- Set up a python environment (this project was built with python 3.11)
- Install the requirements.txt
pip install -r requirements.txt
- Install the kaggle CLI tool globally.
pip install -g kaggle
and set up your token as per their guide - Install java 11 and update the path. (Ex:
export JAVA_HOME="/usr/lib/jvm/java-11-openjdk-amd64"
) - Solr (docker in the DX project, or a local installation)
cp .env.example .env
For kaggle, as mentioned we need to set up the kaggle token. Through docker, we copy it from the dx.backend root directory. Make sure to download it set up your token as from your account, and place it in the dx.backend root folder.
For HDX, we need to have a HDX API Key, you can obtain one by signing in to https://data.humdata.org/user//api-tokens, and getting the API key. Through docker, we copy it from the dx.backend root directory.
Create a JSON or YAML file. The default path is .hdx_configuration.yaml in the current user's home directory. Then put in the YAML file:
hdx_key: "HDX API KEY"
We use datadotworld
. For this, we retrieve the API key at https://data.world/settings/advanced.
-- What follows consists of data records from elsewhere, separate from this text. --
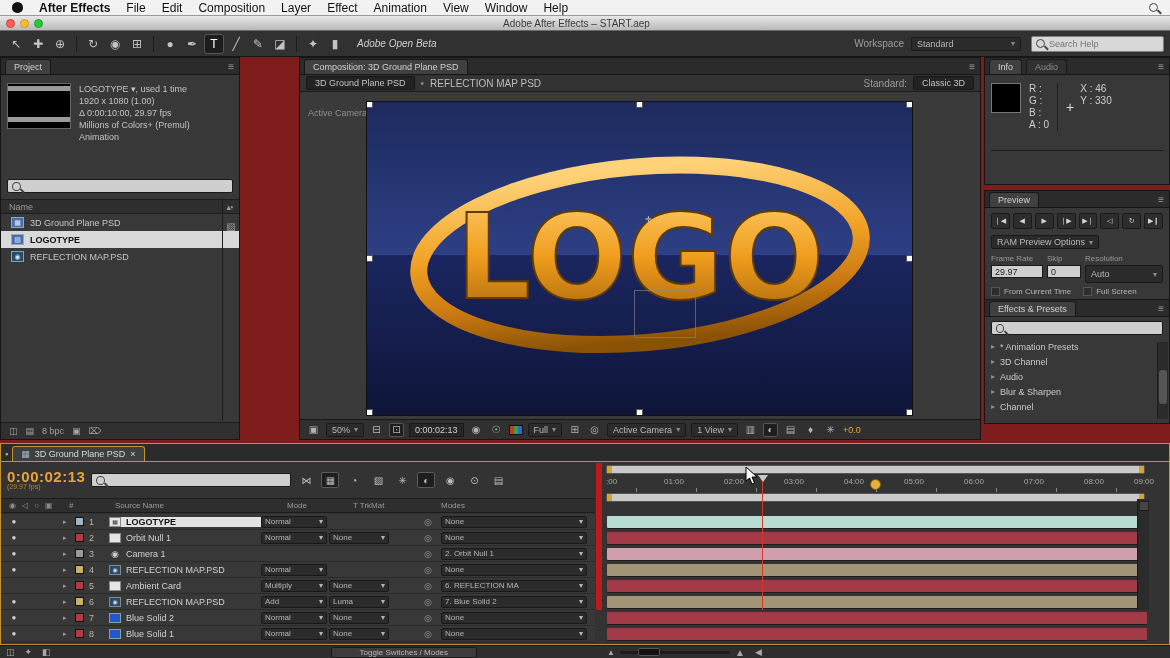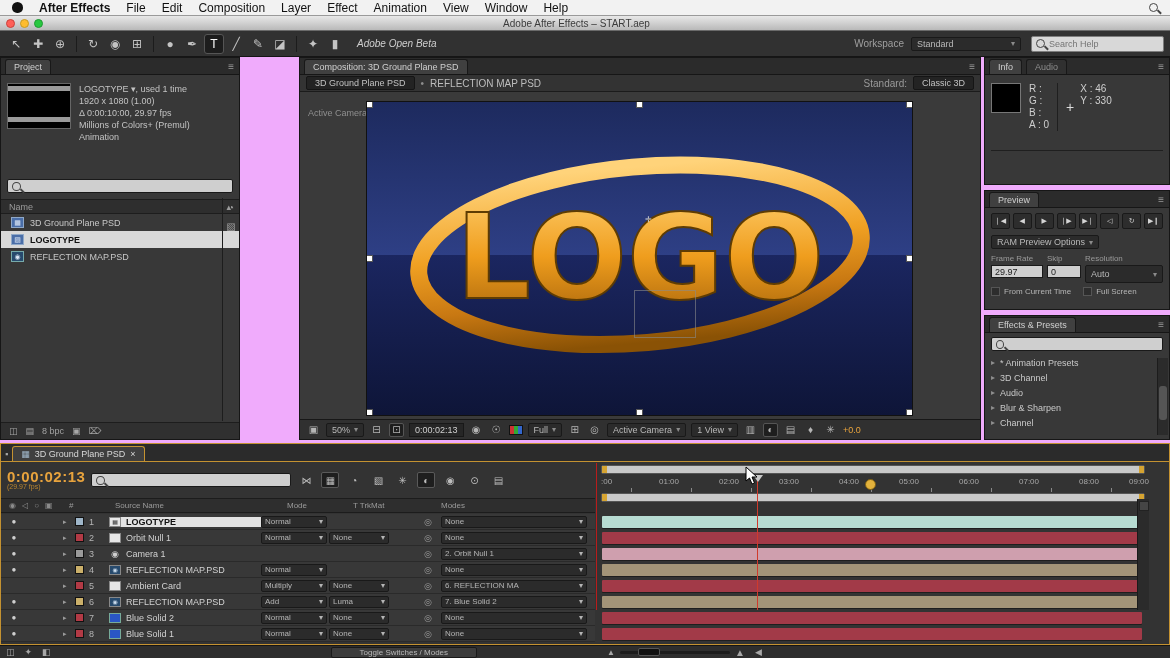--- a/index.html
+++ b/index.html
@@ -5,7 +5,7 @@
   * { margin:0; padding:0; box-sizing:border-box; }
   html,body { width:1170px; height:658px; background:#1b1b1b; overflow:hidden;
     font-family:"Liberation Sans","DejaVu Sans",sans-serif; }
-  #app { position:relative; width:1170px; height:658px; background:#f0abfc; font-size:10px; color:#bdbdbd; }
+  #app { position:relative; width:1170px; height:658px; background:#7f1d1d; font-size:10px; color:#bdbdbd; }
 
   
   #menubar { position:absolute; left:0; top:0; width:1170px; height:16px; background:#f2f2f2;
Use the following export to locally enable the data.world integration.
export DW_AUTH_TOKEN=<YOUR_TOKEN>
Use the read/write token.
Local
flask run --port 4004
Stop it with ctrl + c
Server
gunicorn -w 8 app:app -b 0.0.0.0:4004 --daemon --access-logfile ./logging/access.txt --error-logfile ./logging/error.txt --timeout 600
We set 8 workers, port 4004, run it in "daemon" mode to run in background, a timeout of 10 minutes, and logfiles, which are optional. We have internal logging, and access is logged through nginx
Stop it with pkill gunicorns